Ne nous méprenons pas : les vélos électriques représentent une avancée. Ils permettent à des milliers de personnes de se déplacer rapidement, sans voiture, et d’oser enfourcher un vélo malgré l’âge, la distance ou la forme physique. Mais lorsqu’ils s’élancent à plus de 40 km/h, avec leurs 25 ou 30 kilos lancés comme des projectiles, la perception change.

Dans certaines villes, la multiplication des e-bikes, notamment les flottes en libre-service, a transformé les pistes cyclables en véritables champs de tension. Là où je trouvais autrefois un havre de paix — ces voies protégées où je pouvais respirer et pédaler sans craindre les voitures — je ressens désormais parfois la même nervosité qu’au bord d’un axe routier : un e-bike qui déboule sans prévenir, un dépassement à la hussarde, et le cœur qui s’emballe.

Un débat qui fracture les cyclistes

Faut-il limiter la vitesse des e-bikes en ville à 25 km/h, voire 15 km/h comme le proposent certains élus ? Les défenseurs du vélo traditionnel y voient une question de sécurité et de partage harmonieux de l’espace. Les partisans des e-bikes dénoncent une stigmatisation, rappelant que les voitures restent responsables de l’écrasante majorité des accidents graves.

Je comprends ces arguments : dans ma propre pratique, j’ai vu plus de conducteurs inattentifs que de cyclistes dangereux. Pourtant, je ne peux ignorer cette inquiétude grandissante. Si nous laissons les comportements les plus agressifs s’imposer, nous risquons de fournir aux opposants au vélo les armes pour faire reculer nos acquis.

Entre peur et passion

Depuis que j’ai moi-même été heurté une fois en ville — pas par un e-bike mais par un simple cycliste distrait — je sais à quel point la confiance peut s’effriter. Monter en selle ne se fait plus avec la même insouciance. Le parfum de l’air frais du matin s’accompagne désormais d’une vigilance accrue, presque d’une méfiance.

Mais faut-il pour autant rejeter les vélos électriques ? Je ne le crois pas. Ils font partie du futur du transport durable. En revanche, nous devons reconnaître que leur usage pose des questions spécifiques de sécurité et de cohabitation.

Trouver le bon équilibre

Le vélo, qu’il soit électrique ou non, devrait rester synonyme de liberté, pas de crainte. Cela demande un vrai travail collectif : infrastructures adaptées, règles claires, respect mutuel entre usagers. Car ce qui fait la beauté du cyclisme, ce n’est pas la vitesse brute ni la technologie, mais cette danse fragile entre l’homme, la machine et la route.

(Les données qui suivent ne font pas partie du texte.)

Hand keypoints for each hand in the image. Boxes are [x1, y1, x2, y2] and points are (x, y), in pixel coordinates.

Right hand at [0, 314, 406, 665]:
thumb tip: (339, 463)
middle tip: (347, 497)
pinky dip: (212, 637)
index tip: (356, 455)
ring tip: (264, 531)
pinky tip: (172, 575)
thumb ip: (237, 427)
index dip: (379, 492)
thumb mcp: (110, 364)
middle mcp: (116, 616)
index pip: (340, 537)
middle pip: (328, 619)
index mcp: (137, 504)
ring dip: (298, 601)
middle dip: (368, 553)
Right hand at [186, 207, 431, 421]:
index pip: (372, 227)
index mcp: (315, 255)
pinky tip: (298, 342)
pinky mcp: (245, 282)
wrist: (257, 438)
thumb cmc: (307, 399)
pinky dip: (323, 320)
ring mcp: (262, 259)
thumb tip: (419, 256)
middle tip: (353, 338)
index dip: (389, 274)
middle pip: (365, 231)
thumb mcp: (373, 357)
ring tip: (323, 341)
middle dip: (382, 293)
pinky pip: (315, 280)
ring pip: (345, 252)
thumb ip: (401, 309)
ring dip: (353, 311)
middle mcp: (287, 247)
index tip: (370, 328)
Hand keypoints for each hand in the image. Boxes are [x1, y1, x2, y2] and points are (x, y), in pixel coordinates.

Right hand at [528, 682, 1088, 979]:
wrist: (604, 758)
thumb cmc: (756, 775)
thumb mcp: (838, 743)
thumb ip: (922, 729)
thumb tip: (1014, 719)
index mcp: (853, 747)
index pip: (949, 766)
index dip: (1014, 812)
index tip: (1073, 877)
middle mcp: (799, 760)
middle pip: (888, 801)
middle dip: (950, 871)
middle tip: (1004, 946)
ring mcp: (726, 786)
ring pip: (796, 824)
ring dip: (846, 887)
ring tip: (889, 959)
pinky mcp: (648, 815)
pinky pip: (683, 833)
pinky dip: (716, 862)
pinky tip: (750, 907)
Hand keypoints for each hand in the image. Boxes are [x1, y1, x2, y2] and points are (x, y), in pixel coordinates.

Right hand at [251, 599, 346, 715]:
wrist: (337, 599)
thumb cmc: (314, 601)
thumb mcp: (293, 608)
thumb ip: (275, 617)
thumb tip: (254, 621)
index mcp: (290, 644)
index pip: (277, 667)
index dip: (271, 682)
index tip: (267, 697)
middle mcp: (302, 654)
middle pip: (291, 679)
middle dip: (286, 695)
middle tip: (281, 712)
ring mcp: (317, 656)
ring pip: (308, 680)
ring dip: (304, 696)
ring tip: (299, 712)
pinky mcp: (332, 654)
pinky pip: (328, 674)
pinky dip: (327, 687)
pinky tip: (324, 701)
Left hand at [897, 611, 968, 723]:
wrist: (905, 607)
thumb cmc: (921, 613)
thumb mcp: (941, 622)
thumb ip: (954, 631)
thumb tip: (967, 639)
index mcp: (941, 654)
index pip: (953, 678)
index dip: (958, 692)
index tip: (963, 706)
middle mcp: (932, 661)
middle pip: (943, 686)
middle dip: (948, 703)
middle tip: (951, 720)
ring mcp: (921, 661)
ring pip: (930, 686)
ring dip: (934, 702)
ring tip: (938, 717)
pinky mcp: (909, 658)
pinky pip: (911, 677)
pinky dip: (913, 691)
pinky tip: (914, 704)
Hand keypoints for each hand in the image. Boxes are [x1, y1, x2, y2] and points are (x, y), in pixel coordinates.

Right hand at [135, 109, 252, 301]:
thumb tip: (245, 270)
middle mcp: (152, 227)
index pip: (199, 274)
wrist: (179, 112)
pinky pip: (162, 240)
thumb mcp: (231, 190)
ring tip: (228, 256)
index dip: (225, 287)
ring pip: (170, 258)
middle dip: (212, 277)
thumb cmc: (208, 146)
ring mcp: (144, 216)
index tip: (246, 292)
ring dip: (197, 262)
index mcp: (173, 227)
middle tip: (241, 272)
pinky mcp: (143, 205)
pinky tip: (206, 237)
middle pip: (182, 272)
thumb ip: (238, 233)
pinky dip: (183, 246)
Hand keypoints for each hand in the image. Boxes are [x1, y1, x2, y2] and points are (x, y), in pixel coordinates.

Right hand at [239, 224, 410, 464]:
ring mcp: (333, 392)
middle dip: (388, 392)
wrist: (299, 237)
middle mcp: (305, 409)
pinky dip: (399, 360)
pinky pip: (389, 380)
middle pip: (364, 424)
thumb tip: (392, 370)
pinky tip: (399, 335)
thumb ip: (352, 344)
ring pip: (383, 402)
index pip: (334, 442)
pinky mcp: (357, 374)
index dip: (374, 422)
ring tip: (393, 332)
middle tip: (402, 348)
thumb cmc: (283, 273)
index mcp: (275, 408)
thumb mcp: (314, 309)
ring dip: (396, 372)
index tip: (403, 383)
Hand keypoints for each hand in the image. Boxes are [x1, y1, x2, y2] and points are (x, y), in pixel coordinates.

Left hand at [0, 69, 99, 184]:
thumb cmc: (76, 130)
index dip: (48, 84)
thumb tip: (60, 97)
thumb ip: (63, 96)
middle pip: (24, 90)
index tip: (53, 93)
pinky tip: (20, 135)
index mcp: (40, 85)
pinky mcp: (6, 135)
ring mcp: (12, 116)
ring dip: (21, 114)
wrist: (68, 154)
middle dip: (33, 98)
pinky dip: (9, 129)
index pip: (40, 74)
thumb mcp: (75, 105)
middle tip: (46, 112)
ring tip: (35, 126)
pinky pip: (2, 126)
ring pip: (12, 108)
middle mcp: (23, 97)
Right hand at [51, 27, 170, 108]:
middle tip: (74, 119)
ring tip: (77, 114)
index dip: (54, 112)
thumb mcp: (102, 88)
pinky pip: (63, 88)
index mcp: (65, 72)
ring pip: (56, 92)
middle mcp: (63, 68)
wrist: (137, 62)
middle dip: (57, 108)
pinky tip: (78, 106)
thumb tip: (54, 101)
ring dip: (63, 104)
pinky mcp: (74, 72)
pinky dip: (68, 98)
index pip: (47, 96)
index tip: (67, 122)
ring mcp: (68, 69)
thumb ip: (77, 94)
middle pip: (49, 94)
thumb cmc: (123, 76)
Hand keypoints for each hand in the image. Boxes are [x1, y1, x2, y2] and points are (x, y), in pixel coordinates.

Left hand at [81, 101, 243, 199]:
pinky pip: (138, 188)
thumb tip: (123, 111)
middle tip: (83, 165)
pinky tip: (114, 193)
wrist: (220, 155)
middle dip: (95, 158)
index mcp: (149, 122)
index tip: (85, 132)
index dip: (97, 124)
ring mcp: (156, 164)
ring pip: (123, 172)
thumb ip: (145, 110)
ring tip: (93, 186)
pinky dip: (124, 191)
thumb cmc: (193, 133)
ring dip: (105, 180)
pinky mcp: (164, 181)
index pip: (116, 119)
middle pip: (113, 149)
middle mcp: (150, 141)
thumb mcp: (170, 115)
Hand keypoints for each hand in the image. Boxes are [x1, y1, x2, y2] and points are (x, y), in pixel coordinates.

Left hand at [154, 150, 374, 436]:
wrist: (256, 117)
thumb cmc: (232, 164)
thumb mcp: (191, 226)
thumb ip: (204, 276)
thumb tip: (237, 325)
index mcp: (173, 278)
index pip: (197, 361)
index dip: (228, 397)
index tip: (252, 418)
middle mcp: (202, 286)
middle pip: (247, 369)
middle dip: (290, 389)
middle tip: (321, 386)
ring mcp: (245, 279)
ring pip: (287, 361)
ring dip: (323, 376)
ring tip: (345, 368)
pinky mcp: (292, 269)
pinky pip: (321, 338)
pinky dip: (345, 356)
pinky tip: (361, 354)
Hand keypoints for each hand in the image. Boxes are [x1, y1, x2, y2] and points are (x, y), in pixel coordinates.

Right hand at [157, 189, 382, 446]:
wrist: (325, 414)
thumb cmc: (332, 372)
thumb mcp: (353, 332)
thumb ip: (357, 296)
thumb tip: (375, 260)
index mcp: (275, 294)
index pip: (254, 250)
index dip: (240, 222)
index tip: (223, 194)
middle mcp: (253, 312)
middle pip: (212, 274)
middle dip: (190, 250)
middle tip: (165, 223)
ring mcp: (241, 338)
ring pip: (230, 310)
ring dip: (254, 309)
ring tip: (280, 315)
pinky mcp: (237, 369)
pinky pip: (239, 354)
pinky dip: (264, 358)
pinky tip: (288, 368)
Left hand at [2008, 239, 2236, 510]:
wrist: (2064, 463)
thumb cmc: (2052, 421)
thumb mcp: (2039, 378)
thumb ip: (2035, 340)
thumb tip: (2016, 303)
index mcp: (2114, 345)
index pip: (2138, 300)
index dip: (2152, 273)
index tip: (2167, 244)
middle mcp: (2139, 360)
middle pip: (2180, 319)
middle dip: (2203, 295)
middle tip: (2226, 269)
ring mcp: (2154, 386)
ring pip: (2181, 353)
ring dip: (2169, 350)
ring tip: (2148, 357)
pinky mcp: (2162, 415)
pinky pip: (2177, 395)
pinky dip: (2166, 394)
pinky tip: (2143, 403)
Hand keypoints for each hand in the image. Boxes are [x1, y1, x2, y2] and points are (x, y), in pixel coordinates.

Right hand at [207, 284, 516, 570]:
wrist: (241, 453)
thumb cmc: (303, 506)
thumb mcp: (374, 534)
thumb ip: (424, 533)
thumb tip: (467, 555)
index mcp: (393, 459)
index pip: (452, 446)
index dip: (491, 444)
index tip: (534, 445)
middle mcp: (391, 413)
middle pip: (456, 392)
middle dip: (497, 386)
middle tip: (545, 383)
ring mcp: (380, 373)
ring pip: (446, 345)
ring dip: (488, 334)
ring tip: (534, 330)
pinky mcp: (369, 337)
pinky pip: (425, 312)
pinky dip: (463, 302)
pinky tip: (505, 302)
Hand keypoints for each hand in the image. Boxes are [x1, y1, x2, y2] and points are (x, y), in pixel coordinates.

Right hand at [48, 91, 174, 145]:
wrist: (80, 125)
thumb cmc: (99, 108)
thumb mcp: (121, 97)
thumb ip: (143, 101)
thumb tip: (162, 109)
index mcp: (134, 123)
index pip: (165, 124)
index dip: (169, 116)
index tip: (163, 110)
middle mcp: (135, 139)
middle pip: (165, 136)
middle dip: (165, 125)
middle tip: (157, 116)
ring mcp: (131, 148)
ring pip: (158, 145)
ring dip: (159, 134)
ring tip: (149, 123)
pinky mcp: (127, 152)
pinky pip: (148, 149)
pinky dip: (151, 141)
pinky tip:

Il est temps de poser les mots sur ce problème au lieu de le balayer d’un revers de main. Oui, les e-bikes apportent beaucoup. Oui, ils peuvent aussi apporter leur lot d’inquiétudes. À nous, passionnés de vélo, de trouver un chemin qui permette à chacun de rouler l’esprit libre, sans transformer les pistes cyclables en arènes de confrontation.